[Document understanding data]
╔══
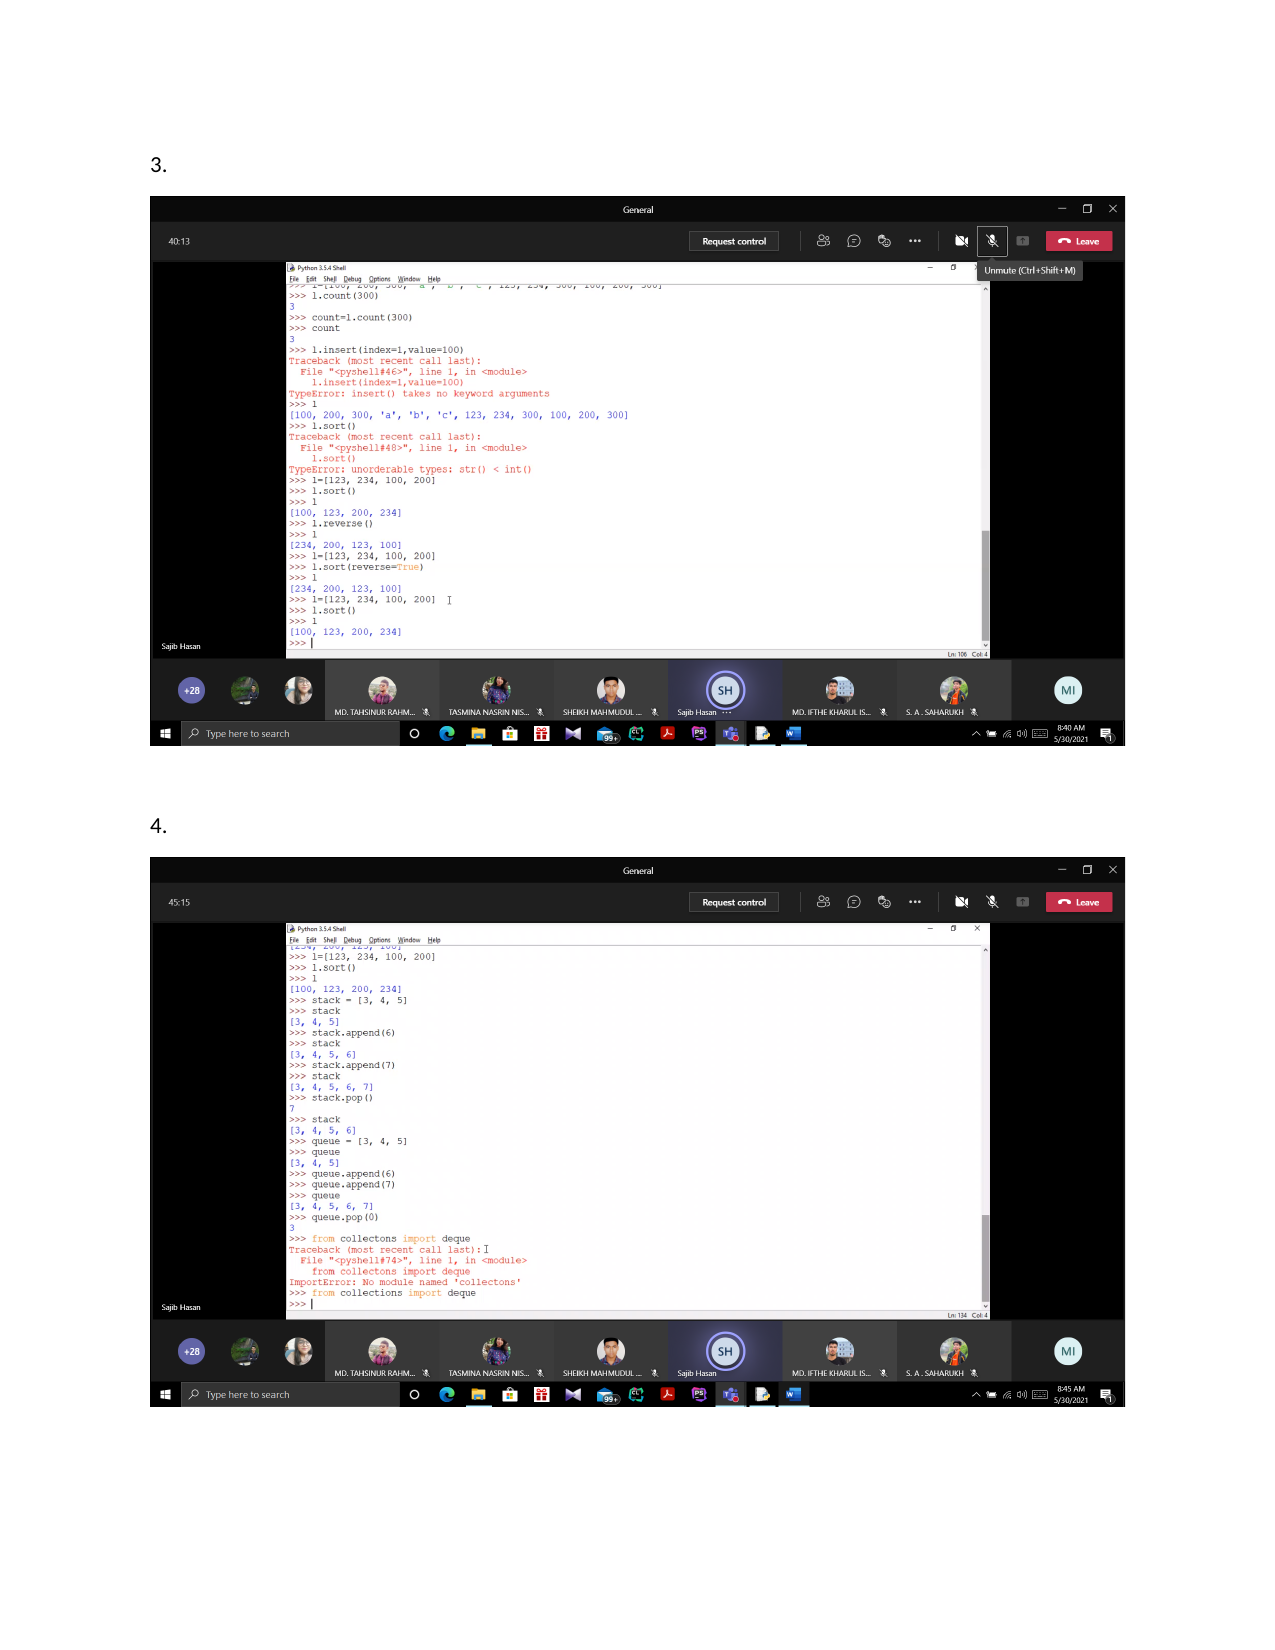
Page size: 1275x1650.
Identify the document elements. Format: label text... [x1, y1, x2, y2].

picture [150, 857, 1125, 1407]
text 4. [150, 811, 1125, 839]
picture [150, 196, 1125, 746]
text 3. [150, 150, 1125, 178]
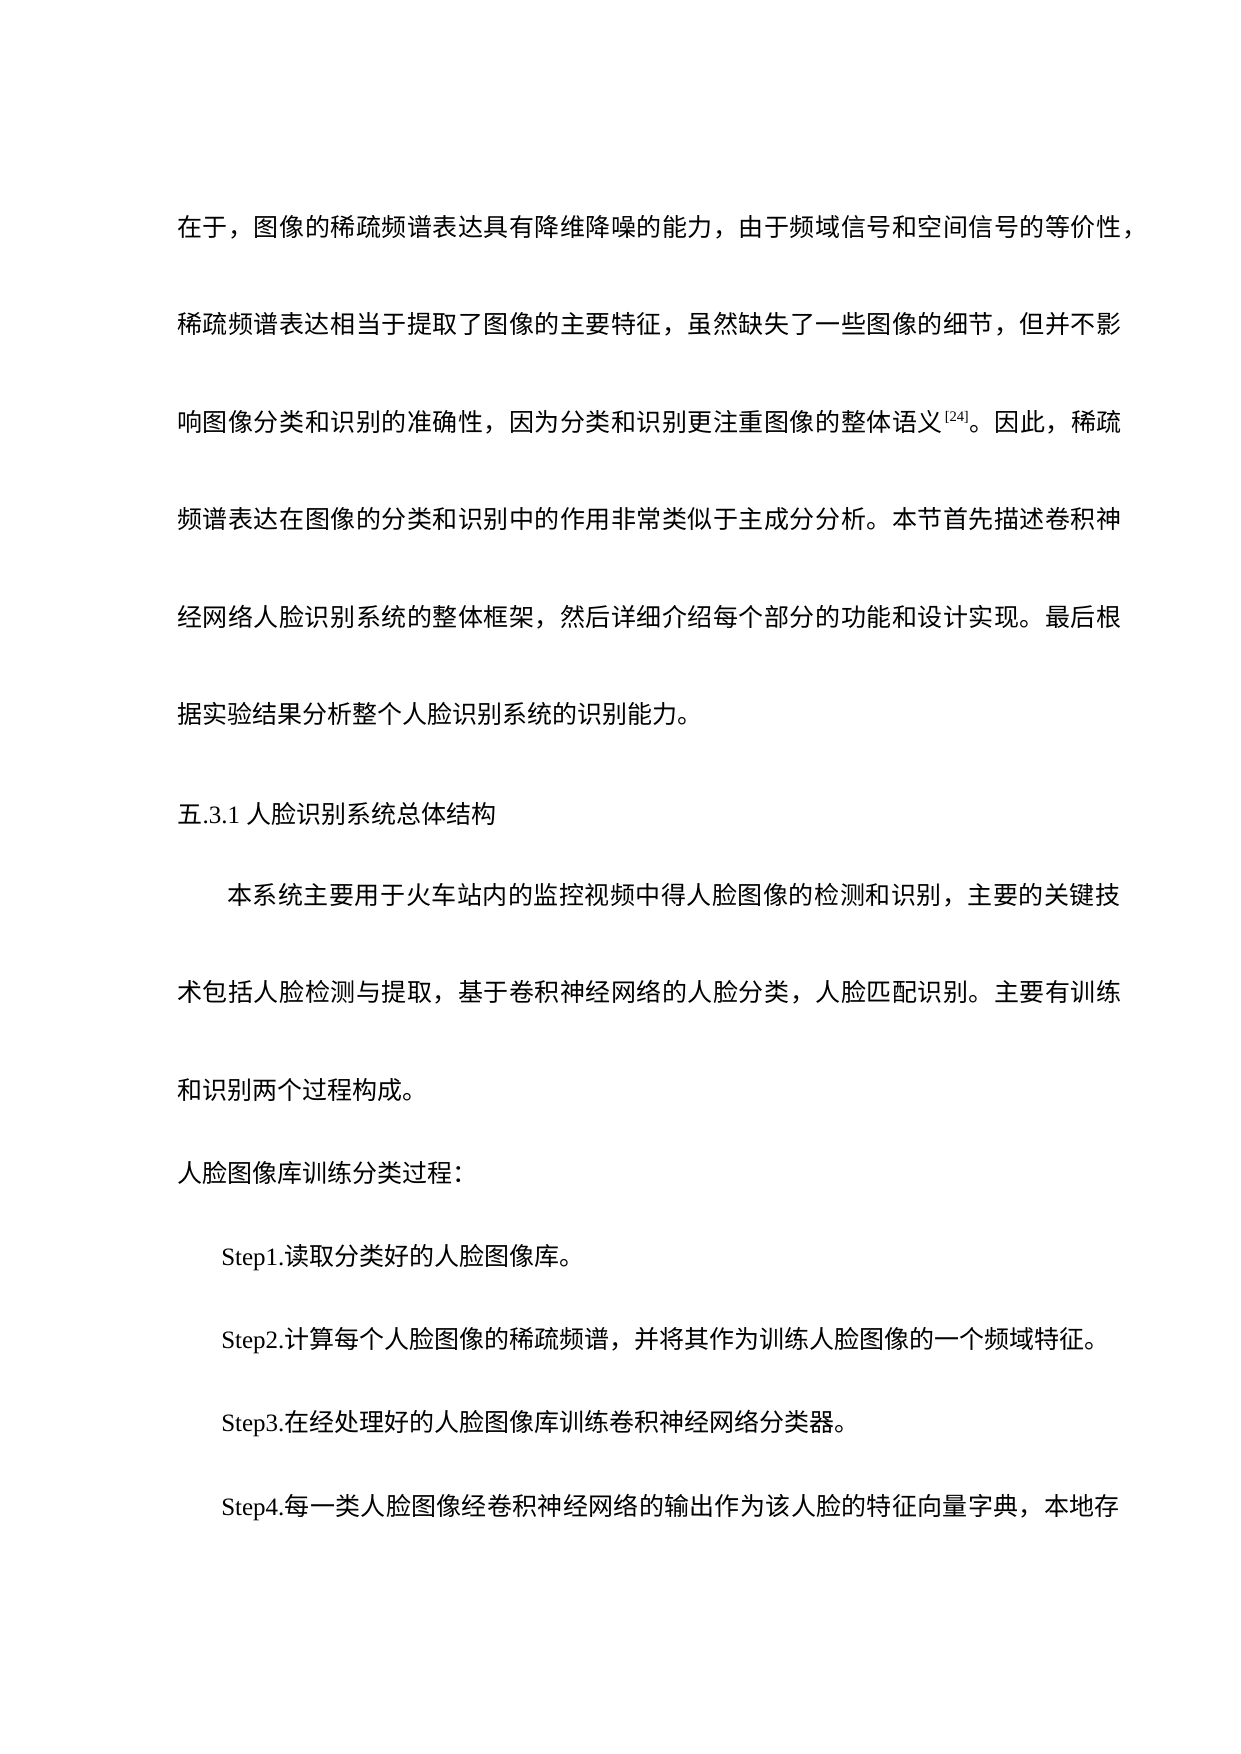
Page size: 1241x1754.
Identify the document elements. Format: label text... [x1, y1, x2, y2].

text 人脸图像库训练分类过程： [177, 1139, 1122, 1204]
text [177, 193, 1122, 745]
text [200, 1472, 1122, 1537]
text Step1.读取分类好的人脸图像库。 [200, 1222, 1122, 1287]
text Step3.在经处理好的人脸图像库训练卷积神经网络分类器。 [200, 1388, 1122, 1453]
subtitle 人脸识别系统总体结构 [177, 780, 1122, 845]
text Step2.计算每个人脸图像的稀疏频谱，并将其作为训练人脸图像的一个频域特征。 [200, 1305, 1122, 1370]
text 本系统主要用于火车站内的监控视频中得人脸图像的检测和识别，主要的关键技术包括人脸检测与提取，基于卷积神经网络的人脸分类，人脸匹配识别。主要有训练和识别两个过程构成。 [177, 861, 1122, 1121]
╚══
╔══
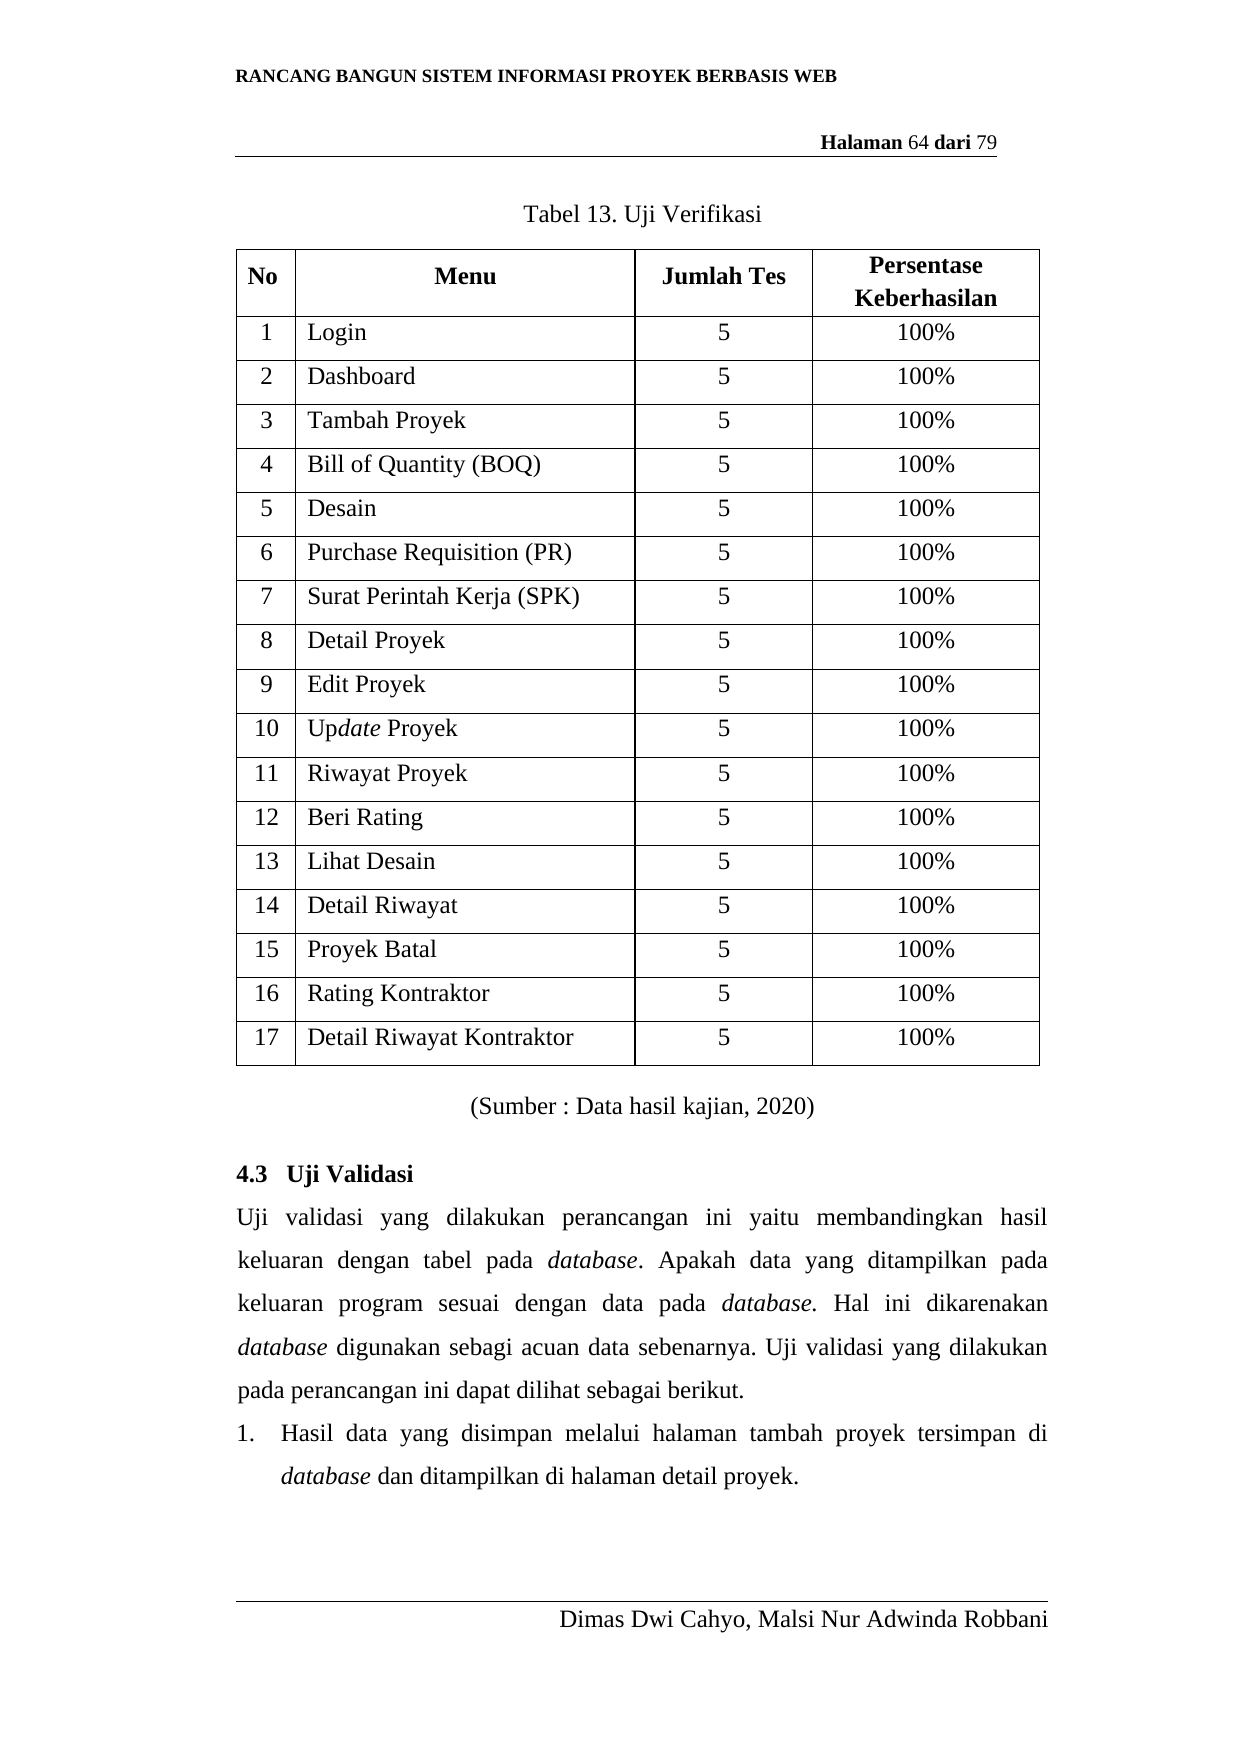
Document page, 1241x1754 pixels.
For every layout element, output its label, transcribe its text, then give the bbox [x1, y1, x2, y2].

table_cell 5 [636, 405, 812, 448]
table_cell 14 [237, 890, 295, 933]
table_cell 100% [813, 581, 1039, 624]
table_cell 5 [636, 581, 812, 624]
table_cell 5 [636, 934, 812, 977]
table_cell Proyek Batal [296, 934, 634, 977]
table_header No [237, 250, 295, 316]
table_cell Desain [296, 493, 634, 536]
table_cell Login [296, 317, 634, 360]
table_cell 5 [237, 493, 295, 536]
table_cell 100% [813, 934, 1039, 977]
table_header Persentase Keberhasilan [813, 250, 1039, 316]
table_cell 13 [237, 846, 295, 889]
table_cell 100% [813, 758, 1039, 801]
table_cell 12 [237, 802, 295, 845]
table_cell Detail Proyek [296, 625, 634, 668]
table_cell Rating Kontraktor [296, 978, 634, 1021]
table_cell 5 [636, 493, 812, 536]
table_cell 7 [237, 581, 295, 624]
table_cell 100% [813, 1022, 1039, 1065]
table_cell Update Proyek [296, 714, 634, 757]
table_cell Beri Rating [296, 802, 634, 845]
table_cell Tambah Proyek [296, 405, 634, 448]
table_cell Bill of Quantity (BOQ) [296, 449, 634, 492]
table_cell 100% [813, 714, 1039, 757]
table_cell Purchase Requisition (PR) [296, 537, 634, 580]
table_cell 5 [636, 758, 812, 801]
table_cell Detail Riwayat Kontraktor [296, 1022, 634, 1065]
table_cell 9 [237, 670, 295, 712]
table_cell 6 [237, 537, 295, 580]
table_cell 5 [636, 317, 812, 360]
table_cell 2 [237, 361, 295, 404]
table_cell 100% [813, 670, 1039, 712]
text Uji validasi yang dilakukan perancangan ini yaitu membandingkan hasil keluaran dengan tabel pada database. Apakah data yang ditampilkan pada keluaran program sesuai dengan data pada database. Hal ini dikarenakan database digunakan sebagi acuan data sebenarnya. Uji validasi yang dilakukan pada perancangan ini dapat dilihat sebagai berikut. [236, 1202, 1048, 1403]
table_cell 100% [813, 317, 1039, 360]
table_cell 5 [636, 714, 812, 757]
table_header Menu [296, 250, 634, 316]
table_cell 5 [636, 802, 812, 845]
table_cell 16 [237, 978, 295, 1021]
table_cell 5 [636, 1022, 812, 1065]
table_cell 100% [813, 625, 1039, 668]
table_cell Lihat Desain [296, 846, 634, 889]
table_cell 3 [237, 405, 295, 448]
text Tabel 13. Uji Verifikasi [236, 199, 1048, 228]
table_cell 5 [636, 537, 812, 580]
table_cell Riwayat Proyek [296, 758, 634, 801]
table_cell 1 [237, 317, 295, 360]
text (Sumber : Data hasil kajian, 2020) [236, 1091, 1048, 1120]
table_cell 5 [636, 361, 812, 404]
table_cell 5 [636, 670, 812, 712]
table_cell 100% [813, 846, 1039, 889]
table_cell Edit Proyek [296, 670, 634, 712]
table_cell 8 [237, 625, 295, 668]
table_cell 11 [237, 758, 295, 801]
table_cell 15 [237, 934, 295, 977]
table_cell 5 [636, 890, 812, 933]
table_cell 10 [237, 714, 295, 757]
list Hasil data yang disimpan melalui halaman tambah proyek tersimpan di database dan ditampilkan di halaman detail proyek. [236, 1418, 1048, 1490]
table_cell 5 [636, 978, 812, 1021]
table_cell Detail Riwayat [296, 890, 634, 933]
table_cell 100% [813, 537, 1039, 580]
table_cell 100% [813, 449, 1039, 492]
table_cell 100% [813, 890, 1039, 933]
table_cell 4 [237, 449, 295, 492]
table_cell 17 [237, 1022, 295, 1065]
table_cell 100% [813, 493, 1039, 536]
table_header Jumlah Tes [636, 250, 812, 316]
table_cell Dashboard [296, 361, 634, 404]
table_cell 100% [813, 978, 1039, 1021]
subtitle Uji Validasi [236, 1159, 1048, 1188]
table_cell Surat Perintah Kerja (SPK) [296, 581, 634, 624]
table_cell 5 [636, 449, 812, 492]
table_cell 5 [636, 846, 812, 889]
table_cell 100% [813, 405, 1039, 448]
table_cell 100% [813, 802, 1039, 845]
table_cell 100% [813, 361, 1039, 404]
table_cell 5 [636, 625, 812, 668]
╚══
> **Description of the task**: Collect from the data above every line that includes "size".

> **Answer section**:
Page size: 1275x1650.
Page size: 1241x1754.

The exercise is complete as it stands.